Mongolia to cash in on its vast resources

According to Renaissance Capital, the new gold rush to develop Mongolia's resources could make it the world's fastest-growing economy over the next 5 years, which projected gross domestic product would almost quadruple to USD 23 billion by 2013 from USD 6 billion.

To profit from its untapped iron ore, coal, copper, uranium, silver and gold deposits, the government needs to build a vast network of roads and railways to ship the minerals out of the country's vast interior. More than 10 strategically important deposits are in development including the Dornod uranium deposits, the Asgat silver deposit and the massive Tavan Tolgoi coal site.

Tavan Tolgoi, like Oyu Tolgoi, inspires awe among resources investors. It is a deposit of approximately 7.5 billion tonnes believed to be the world's largest untapped coking coal site. Most of its projected 50 million tonnes of production will go to China. The trick is getting it there. To that end Mongolia aims to build a massive industrial park in Sainshand, the capital of Dornogovi province to help transport metals and coal to customers around the world.

The facility will include copper smelting and coal processing plants, as well as railroads to and from the park. Much like the debate around Oyu Tolgoi, controversy has dogged the government's infrastructure plans from the beginning. In April, Prime Minister Sükhbaataryn Batbold threw his support behind an east west railway plan connecting the Tavan Tolgoi coal deposit to the eastern city of Choibalsan via Sainshand at a cost of about USD 2 billion.

Some experts said that it would be far more sensible and half the cost, to build the railway south towards China, which bought 70 percent of the country's exports last year.

Mr Masa Igata the founder and CEO of Mongolia based Frontier Securities said that "The biggest risk is government policy one of the examples is on infrastructure. It makes economic sense to connect Tavan Tolgoi to China. However, parliament has decided to prioritize Tavan Tolgoi to Sainshand. By doing so, they sacrifice the economic benefit."

Feeding into the debate is Mongolia's determination to shed its historical vulnerability as a landlocked country sandwiched between Russia and China. Mongolia needs both geopolitical giants as investors and customers, but wants to be beholden to neither, preferring to be the mortar between two BRICs a reference to the emerging economies of Brazil, Russia, India and China.

Mr Oyun Sanjaasuren, a legislator and former foreign affairs minister said recently that Mongolia has been quite careful about its sovereignty we don't want to be too dependent on one country.

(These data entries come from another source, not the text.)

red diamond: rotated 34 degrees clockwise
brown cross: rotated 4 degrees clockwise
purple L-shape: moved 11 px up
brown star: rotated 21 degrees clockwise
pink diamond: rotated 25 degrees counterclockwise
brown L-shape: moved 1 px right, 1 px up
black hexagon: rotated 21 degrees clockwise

Theoretically, we want to have a one third, one third and one, third balance.

He said that referring to China, Russia and a third country, such as Japan or the US. China's emergence as the region's dominant power has been accompanied by unpredictable swings in Mongolia's foreign investment policies. The government originally planned to sell as much as 49% of the Tavan Tolgoi coal deposit to a foreign bidder, and hired JPMorgan and Deutsche Bank to handle the sale. But in February, they cancelled the auction in favor of 100% state ownership with plans to sign a development contract without giving any equity away.

Chinese coal giant Shenhua was often named as a frontrunner in the hotly contested deal. Other bidders named in the auction included India's Jindal, Brazil's Vale and US based Peabody. The government's decision to cancel the Tavan Tolgoi equity stake sale to a foreign company frustrated deal makers but was seen by some analysts as an astute political move to avoid some of the popular anger that followed the Oyu Tolgoi investment agreement.

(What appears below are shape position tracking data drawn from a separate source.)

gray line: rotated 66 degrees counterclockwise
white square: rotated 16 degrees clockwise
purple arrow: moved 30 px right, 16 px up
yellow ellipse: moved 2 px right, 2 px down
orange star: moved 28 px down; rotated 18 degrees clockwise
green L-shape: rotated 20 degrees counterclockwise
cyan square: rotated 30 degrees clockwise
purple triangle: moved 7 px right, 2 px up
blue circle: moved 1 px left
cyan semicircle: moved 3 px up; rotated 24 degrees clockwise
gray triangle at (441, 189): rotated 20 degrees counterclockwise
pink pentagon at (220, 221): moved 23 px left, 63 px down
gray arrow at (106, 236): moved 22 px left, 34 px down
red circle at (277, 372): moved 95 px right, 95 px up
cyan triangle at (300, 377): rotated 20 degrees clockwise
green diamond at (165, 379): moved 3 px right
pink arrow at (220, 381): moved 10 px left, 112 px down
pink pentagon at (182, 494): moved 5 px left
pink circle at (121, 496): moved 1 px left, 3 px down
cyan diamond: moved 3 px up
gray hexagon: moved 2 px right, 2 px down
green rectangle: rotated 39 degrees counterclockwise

Mr Igata said that they'd given up too much in Oyu Tolgoi. A few years ago, Mongolia was eager to be financed." Corruption may also prove to be a long term problem. Transparency International rated Mongolia 120th in its 2009 corruption perception index a fall from 102nd in 2008. Already whispers persist in Mongolia's business community that many more workers at Oyu Tolgoi are in fact experienced Chinese miners and not Mongolian nationals as promised in the investment agreement.

Ivanhoe Mines however, said that it is adhering to an agreement that calls for 60% of jobs to go to Mongolians during the mine's development phase.

Mr Keith Marshall CEO of Oyu Tolgoi said that "As of August 30, we have 4 200 people at site. 2 536 of those on site were Mongolian. Environmentalists are concerned that large-scale mining in southern Mongolia will increase desertification.

Mr Dugersuren Sukhgerel ED of an NGO called Oyu Tolgoi Watch said that both Oyu Tolgoi and Tavan Tolgoi will require huge amounts of water and from the environmental impact assessment and from their plans and their feasibility studies we know they have not demonstrated availability of water for the life of this project.